EXERCISE DATA Start Marker

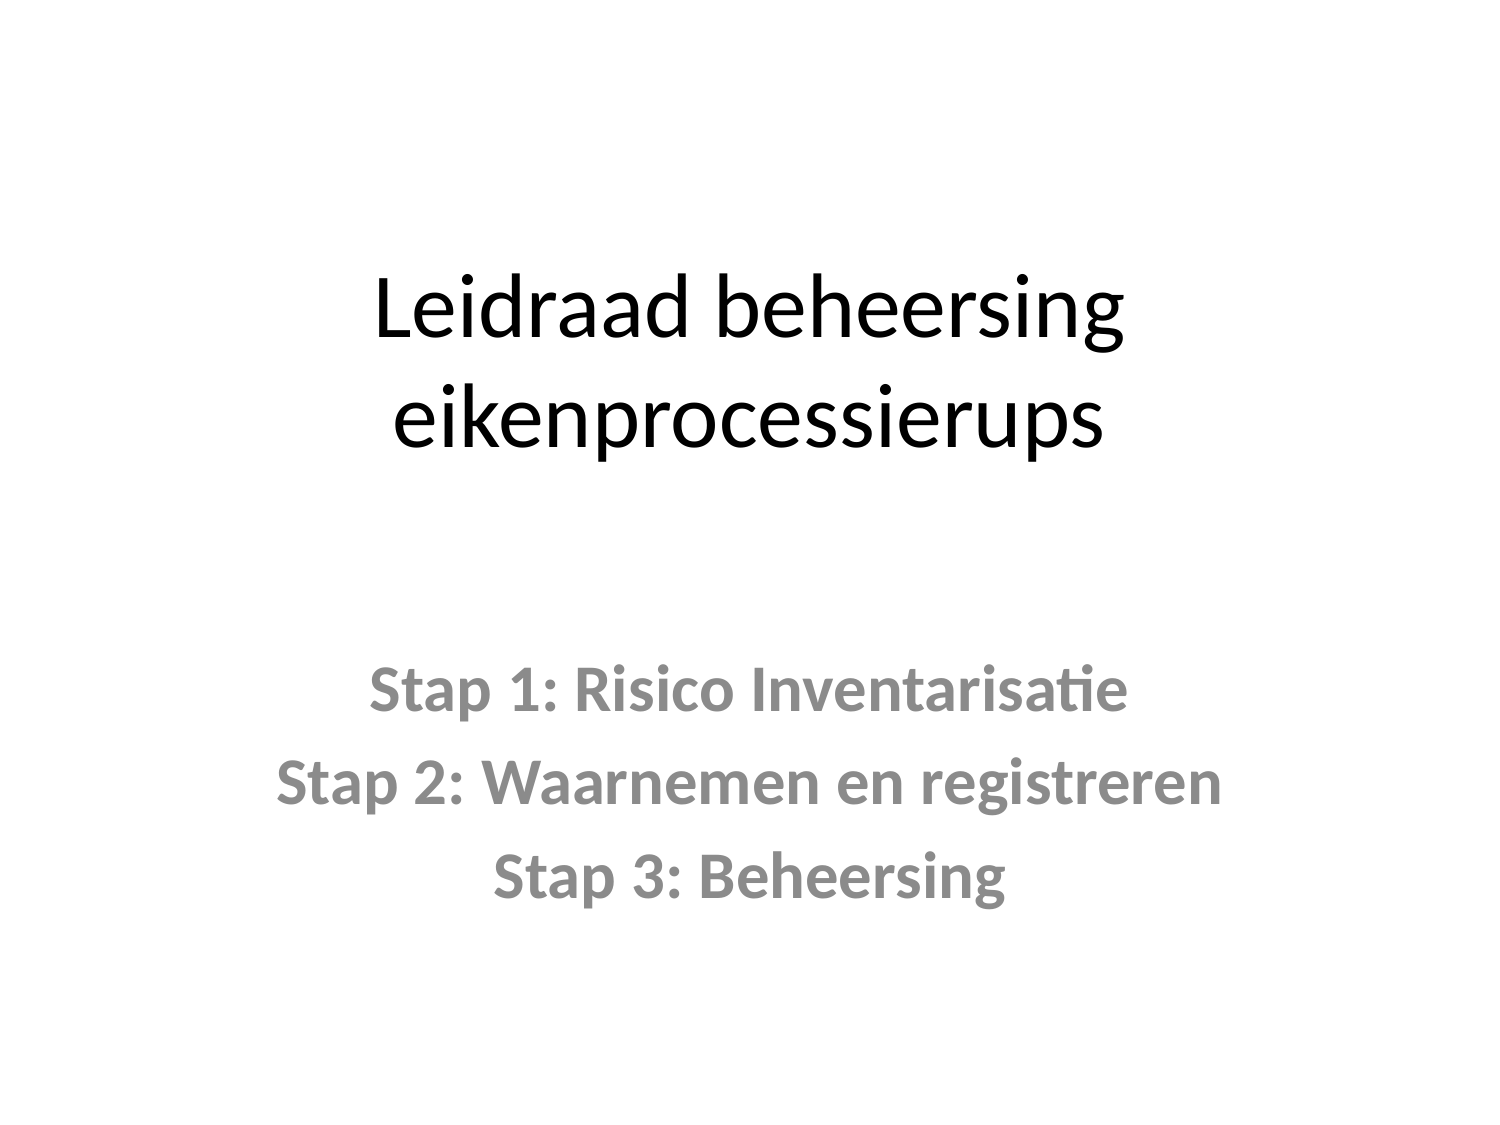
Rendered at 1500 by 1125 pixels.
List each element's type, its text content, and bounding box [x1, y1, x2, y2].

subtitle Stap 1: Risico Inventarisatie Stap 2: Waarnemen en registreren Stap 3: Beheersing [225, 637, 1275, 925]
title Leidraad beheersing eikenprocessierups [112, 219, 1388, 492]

EXERCISE DATA End Marker
EXERCISE DATA Start Marker

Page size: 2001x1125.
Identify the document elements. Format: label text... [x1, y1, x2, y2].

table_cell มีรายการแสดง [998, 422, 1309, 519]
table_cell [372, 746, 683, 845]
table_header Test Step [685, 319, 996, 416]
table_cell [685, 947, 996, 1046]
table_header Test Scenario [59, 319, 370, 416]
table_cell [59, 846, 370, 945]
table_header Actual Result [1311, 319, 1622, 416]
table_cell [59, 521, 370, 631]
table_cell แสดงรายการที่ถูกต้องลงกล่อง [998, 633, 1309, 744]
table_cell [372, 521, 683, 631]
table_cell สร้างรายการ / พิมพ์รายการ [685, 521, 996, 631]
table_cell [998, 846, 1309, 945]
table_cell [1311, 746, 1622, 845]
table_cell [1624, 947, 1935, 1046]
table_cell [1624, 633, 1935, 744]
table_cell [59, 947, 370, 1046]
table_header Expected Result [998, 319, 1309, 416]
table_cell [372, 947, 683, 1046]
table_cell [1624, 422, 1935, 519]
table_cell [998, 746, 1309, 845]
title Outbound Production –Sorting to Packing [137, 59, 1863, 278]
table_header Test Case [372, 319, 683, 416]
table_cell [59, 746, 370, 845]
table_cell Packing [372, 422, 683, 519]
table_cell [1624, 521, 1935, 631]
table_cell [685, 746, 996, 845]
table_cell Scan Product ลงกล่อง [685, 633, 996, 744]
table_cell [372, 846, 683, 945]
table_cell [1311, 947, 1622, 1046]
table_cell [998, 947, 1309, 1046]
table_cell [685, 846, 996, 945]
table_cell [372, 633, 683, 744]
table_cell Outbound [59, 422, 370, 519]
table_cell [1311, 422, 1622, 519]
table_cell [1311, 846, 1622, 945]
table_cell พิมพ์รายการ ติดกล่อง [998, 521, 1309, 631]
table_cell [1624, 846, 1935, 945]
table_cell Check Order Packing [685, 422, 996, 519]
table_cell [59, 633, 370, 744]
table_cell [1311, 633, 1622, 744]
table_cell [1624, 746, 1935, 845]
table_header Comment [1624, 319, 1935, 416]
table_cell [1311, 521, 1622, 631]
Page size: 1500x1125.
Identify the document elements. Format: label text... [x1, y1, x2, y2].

EXERCISE DATA End Marker

> PROBLEM TO WORK ON
Find the word "Page" in the records, and report each line that has it.

> WORKED SOLUTION
Page size: 2001x1125.
Page size: 1500x1125.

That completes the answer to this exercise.